▶ **What you will do**
Please change every "Transcribe the text in this image" in the records below to "Write out the word shown in this image" and give the records again with nothing else altered. Leave the pictures out.

[Dataset records]
----------------
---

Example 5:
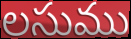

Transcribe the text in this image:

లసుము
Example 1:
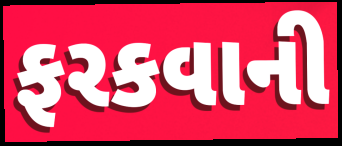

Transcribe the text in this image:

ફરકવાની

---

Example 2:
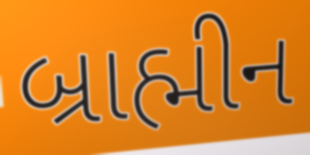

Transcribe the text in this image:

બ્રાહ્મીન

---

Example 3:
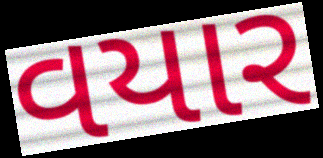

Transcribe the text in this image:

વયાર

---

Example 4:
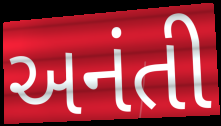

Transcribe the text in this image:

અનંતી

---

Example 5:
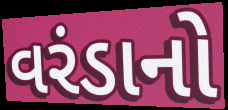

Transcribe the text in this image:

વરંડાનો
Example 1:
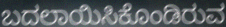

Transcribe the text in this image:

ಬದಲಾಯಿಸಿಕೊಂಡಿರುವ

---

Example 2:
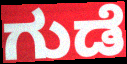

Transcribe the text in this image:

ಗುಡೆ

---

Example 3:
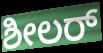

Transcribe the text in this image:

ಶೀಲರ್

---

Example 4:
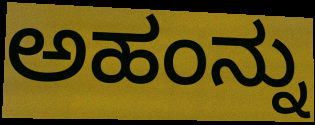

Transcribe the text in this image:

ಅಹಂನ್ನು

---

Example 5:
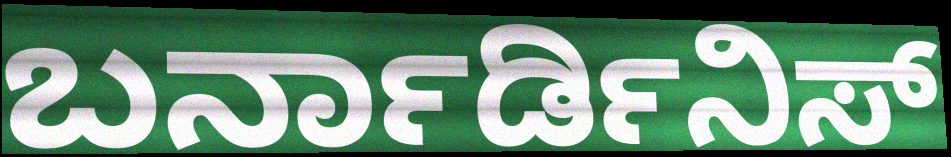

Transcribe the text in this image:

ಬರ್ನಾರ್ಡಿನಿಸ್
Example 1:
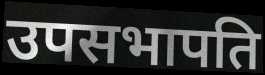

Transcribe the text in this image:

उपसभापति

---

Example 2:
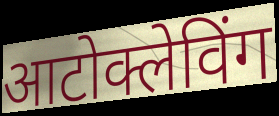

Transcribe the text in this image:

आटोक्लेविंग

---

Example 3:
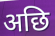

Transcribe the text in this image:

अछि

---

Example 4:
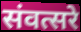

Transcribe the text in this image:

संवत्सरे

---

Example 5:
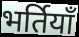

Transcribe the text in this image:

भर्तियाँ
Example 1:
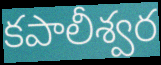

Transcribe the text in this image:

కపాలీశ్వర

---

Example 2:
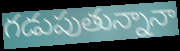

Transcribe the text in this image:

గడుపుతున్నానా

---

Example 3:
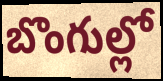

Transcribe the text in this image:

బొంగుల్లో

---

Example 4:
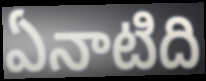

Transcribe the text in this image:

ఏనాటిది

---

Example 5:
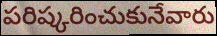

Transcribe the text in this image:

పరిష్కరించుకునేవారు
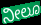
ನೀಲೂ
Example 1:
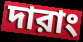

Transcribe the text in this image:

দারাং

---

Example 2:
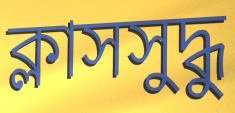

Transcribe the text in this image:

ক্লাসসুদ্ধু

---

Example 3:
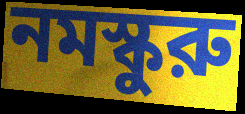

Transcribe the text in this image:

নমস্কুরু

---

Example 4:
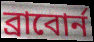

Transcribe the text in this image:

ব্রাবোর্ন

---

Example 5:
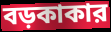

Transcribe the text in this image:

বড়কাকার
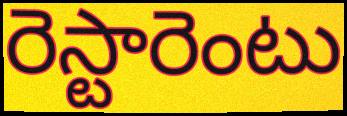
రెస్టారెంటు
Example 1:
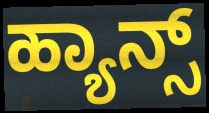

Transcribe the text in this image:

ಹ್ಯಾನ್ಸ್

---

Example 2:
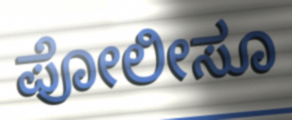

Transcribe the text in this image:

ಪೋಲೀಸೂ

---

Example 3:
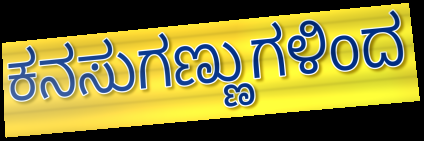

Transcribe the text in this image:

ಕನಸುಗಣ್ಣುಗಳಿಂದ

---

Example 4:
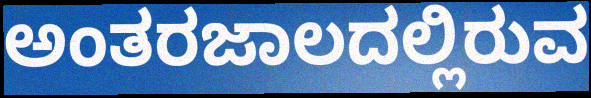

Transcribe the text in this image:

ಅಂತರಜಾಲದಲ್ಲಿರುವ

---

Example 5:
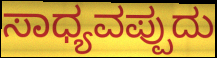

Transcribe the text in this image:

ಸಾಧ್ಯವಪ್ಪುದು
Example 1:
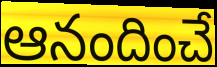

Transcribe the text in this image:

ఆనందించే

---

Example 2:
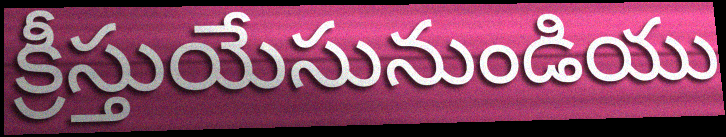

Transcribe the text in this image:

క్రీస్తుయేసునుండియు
----------------
▶ **Completed exercise**
---

Example 5:

Write out the word shown in this image:

లసుము
Example 1:

Write out the word shown in this image:

ફરકવાની

---

Example 2:

Write out the word shown in this image:

બ્રાહ્મીન

---

Example 3:

Write out the word shown in this image:

વયાર

---

Example 4:

Write out the word shown in this image:

અનંતી

---

Example 5:

Write out the word shown in this image:

વરંડાનો
Example 1:

Write out the word shown in this image:

ಬದಲಾಯಿಸಿಕೊಂಡಿರುವ

---

Example 2:

Write out the word shown in this image:

ಗುಡೆ

---

Example 3:

Write out the word shown in this image:

ಶೀಲರ್

---

Example 4:

Write out the word shown in this image:

ಅಹಂನ್ನು

---

Example 5:

Write out the word shown in this image:

ಬರ್ನಾರ್ಡಿನಿಸ್
Example 1:

Write out the word shown in this image:

उपसभापति

---

Example 2:

Write out the word shown in this image:

आटोक्लेविंग

---

Example 3:

Write out the word shown in this image:

अछि

---

Example 4:

Write out the word shown in this image:

संवत्सरे

---

Example 5:

Write out the word shown in this image:

भर्तियाँ
Example 1:

Write out the word shown in this image:

కపాలీశ్వర

---

Example 2:

Write out the word shown in this image:

గడుపుతున్నానా

---

Example 3:

Write out the word shown in this image:

బొంగుల్లో

---

Example 4:

Write out the word shown in this image:

ఏనాటిది

---

Example 5:

Write out the word shown in this image:

పరిష్కరించుకునేవారు
ನೀಲೂ
Example 1:

Write out the word shown in this image:

দারাং

---

Example 2:

Write out the word shown in this image:

ক্লাসসুদ্ধু

---

Example 3:

Write out the word shown in this image:

নমস্কুরু

---

Example 4:

Write out the word shown in this image:

ব্রাবোর্ন

---

Example 5:

Write out the word shown in this image:

বড়কাকার
రెస్టారెంటు
Example 1:

Write out the word shown in this image:

ಹ್ಯಾನ್ಸ್

---

Example 2:

Write out the word shown in this image:

ಪೋಲೀಸೂ

---

Example 3:

Write out the word shown in this image:

ಕನಸುಗಣ್ಣುಗಳಿಂದ

---

Example 4:

Write out the word shown in this image:

ಅಂತರಜಾಲದಲ್ಲಿರುವ

---

Example 5:

Write out the word shown in this image:

ಸಾಧ್ಯವಪ್ಪುದು
Example 1:

Write out the word shown in this image:

ఆనందించే

---

Example 2:

Write out the word shown in this image:

క్రీస్తుయేసునుండియు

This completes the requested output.